About Porphyria's Lover


Poster¡G Phoebe Lee at 15:38:35 6/18/98 from c550-6.svdcc.fju.edu.tw
Mentioned¡G
Prphyria's Love by Robert Browning 
When I was reading this poem, it reminded me the article we read about last semester. I think that the speaker in this poem is a little bit like "Emily", the main role in "A Rose for Emily". They both kept their lover in a very extreme way - kill them. 
The poem starts with the speaker describing Porphyria. With the introduction of a fierce, stormy night, I saw Porphyria appearing as a blend to nature, while she 'Shut the cold out and the storm made the cheerless grate braze up, and all the cottage warm." It seems that she has the ability and strength to be in charge of nature. From this, I came around with two opinions. Firstly, there's a possibility that Porphyria is a woman of strength and power, her strong character enables her to manipulate her partner. The other possibility could be Porphyria knowing that her lover is mentally unstable, revealing her motherly traits while tending to her lover's needs. In either case, I would not disregard the fact that Porphyria loves the speaker as she came all the way undergoing wind and storm wetting her just to keep him out of cold. 
On the other hand, the speaker, too, revealed his love at the beginning of the poem: "I listened with heart fit to break," Porphyria is very important to him. However, when Porphyria was by his side calling him, he did not reply. In my opinion, the speaker did not reply Porphyria because he is not mentally healthy. We know that many people who have the problems of mental disorder usually behave strangely. Follows on, the stanza describes how Porphyria shows her passion by putting the speaker's "arm about her waist" and makes his cheek lie on her "smooth white shoulder." From another view, the speaker was described as a child-like character, enjoying the guidance of a mother-like Porphyria. From the care and concern Porphyria applies on the speaker, I think that the speaker's mental disorder can be proved in these sentences. 
Although Porphyria expressed her love physically, the speaker seems not to feel the security. He has the impression that Porphyria's attempt is just too weak to sever her pride and vanity from her passion from him, thus making the speaker uncertain of whether he is able to keep his lover long. I think that maybe Porphyria came from the upper class, so the speaker had kind of inferiority complex , and was always worried about that Porphyria would not belong to him for a long time. We can find out some evidences here about why the speaker would kill his lover in the end. 
The speaker even explains that the arrival of Porphyria "through wind and rain" is just "a sudden thought," a prevalence of Porphyria's "passion." However, this still made him "proud and happy," at least he thinks that Porphyria is worshipping him.

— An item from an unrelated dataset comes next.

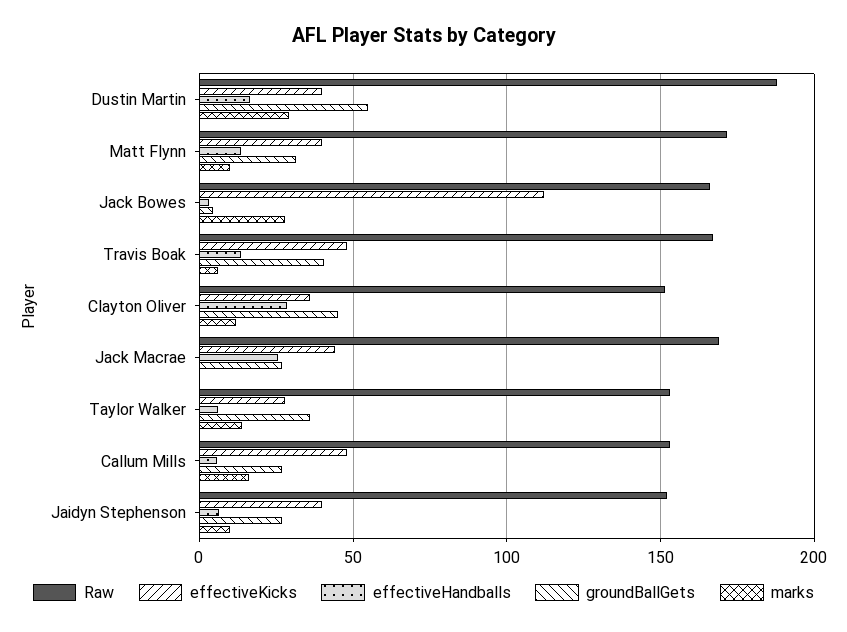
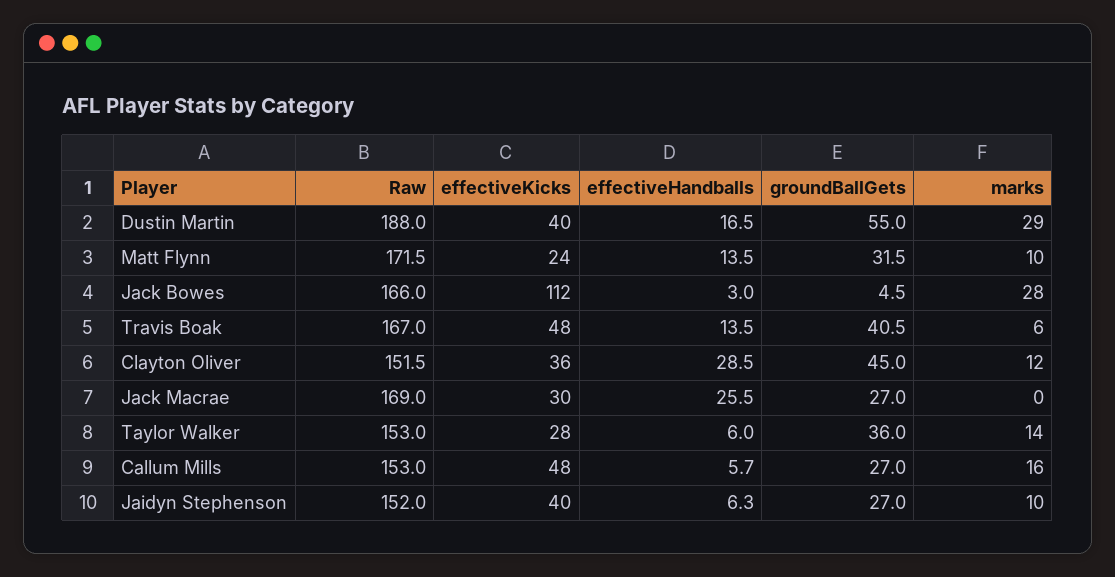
effectiveKicks, Matt Flynn: 40 -> 24
effectiveKicks, Jack Macrae: 45 -> 30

He ended up with the notion of preserve this love by committing murder. 
Insecurity and possessiveness contributed to this obsession of love. The speaker strangled Porphyria with her hair. Porphyria is a bee and he the bud, in the closing stage has Porphyria all to himself. The speaker's insanity has totally overcome him. He has blended into the soul and body of his lover, whereby he could understand all her senses and feelings, for example, "I am quite sure she felt no pain," taking into account that the strangled face "blended bright beneath my burning kiss," etc.. 
"And all night long we have not stirred, and yet God has not said a word." This is a statement that proved his insanity. It is true that the speaker has his lover by side forever, but through the means of murder. He did not think that he is committing a crime as he spent the whole night together Porphyria without being disturbed and most of all without disagreement of God. 
Like Emily, the possessive characters eventually caused them to view their beloved ones as an object more than being. They wanted their beloved ones to belong to them exclusively just like the speaker says "that moment she was mine, mine, fair, perfect, pure and good." In order to keep their lovers, they chose dreadful endings. 
There is a great sense of egoism in the speaker. He's too proud of his love and even after killing her, he still pictures her head "as a smiling rosy little head, so glad it has its utmost will." To the speaker, Porphyria is happy to have gained him, her love, in the form of death. He even states proudly that Porphyria should not have thought of her wish being heard. It seems like this egoistic man have given her the best or what she actually wanted. In the lines, "and all her yellow hair displaced and spread, o'er all, her yellow hair," Porphyria's hair has covered the speaker's head, which is lying on her bare shoulder. It seems like the speaker as a male character was overpowered by the female. As I have mentioned in the first few stanzas, the female character is stronger, the speaker tried to turn over the situation by saying "as a shut bud that holds a bee." The roles changed as the speaker overpowered Porphyria by keeping her by his side "forever."